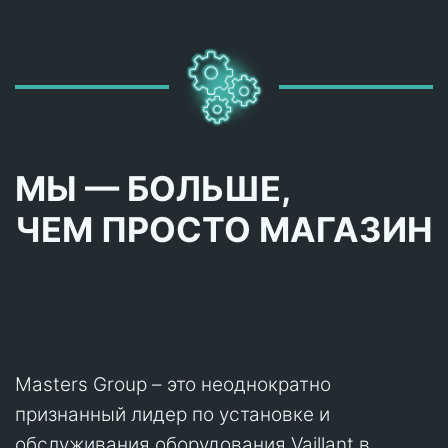
МЫ — БОЛЬШЕ,
ЧЕМ ПРОСТО МАГАЗИН
Masters Group – это неоднократно
признанный лидер по установке и
обслуживания оборудования Vaillant в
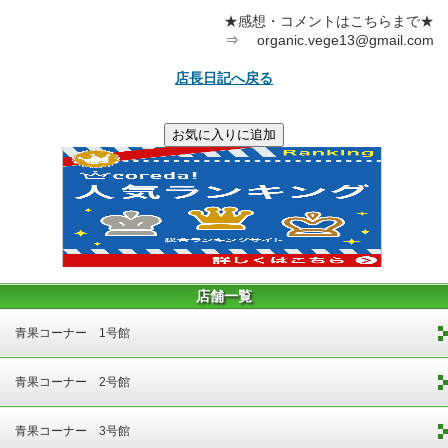
★感想・コメントはこちらまで★
⇒ organic.vege13@gmail.com
店長日記へ戻る
店舗一覧
青果コーナー 1号館
青果コーナー 2号館
青果コーナー 3号館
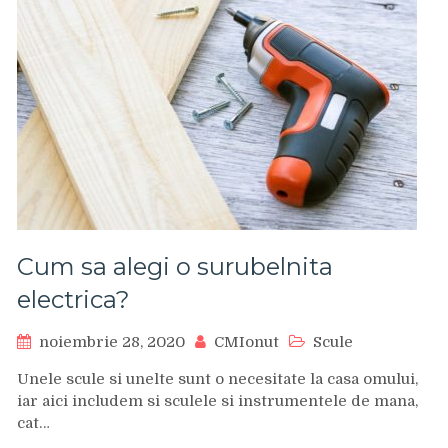
Cum sa alegi o surubelnita
electrica?
noiembrie 28, 2020
CMIonut
Scule
Unele scule si unelte sunt o necesitate la casa omului,
iar aici includem si sculele si instrumentele de mana,
cat…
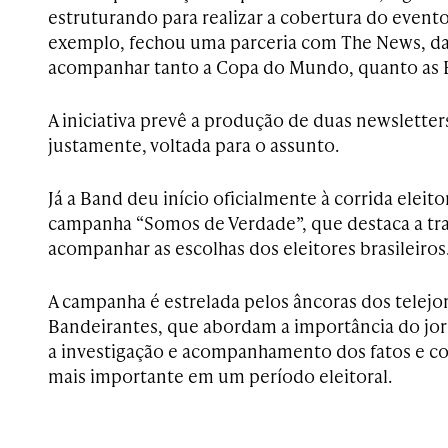
estruturando para realizar a cobertura do evento
exemplo, fechou uma parceria com The News, da
acompanhar tanto a Copa do Mundo, quanto as E
A iniciativa prevê a produção de duas newsletter
justamente, voltada para o assunto.
Já a Band deu início oficialmente à corrida elei
campanha “Somos de Verdade”, que destaca a tr
acompanhar as escolhas dos eleitores brasileiros
A campanha é estrelada pelos âncoras dos telejo
Bandeirantes, que abordam a importância do jor
a investigação e acompanhamento dos fatos e co
mais importante em um período eleitoral.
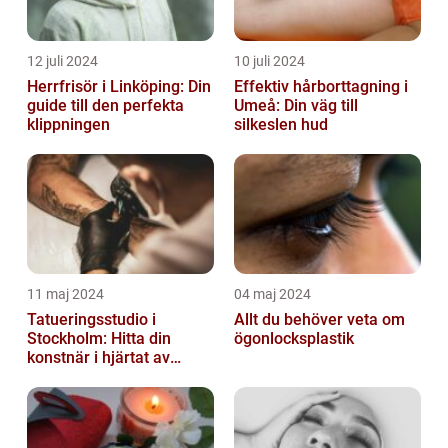
12 juli 2024
10 juli 2024
Herrfrisör i Linköping: Din
Effektiv hårborttagning i
guide till den perfekta
Umeå: Din väg till
klippningen
silkeslen hud
11 maj 2024
04 maj 2024
Tatueringsstudio i
Allt du behöver veta om
Stockholm: Hitta din
ögonlocksplastik
konstnär i hjärtat av
staden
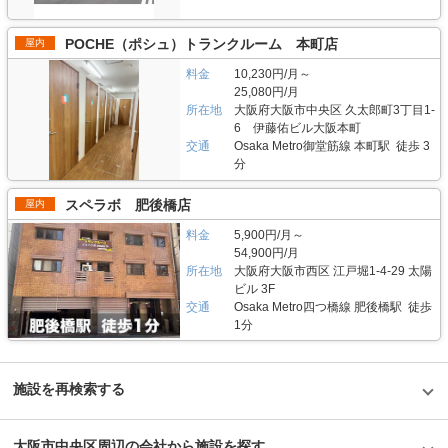
POCHE（ポシュ）トランクルーム 本町店
屋内
料金
10,230円/月～
25,080円/月
所在地
大阪府大阪市中央区 久太郎町3丁目1-
6 伊藤佑ビル大阪本町
交通
Osaka Metro御堂筋線 本町駅 徒歩 3
分
スペラボ 肥後橋店
屋内
料金
5,900円/月～
54,900円/月
所在地
大阪府大阪市西区 江戸堀1-4-29 太陽
ビル 3F
交通
Osaka Metro四つ橋線 肥後橋駅 徒歩
1分
施設を再検索する
大阪市中央区周辺の会社から施設を探す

### TO-DO ITEM:
Once you have located every line with the word "till" in the material above, list those lines.

### RESPONSE AREA:
guide till den perfekta
Umeå: Din väg till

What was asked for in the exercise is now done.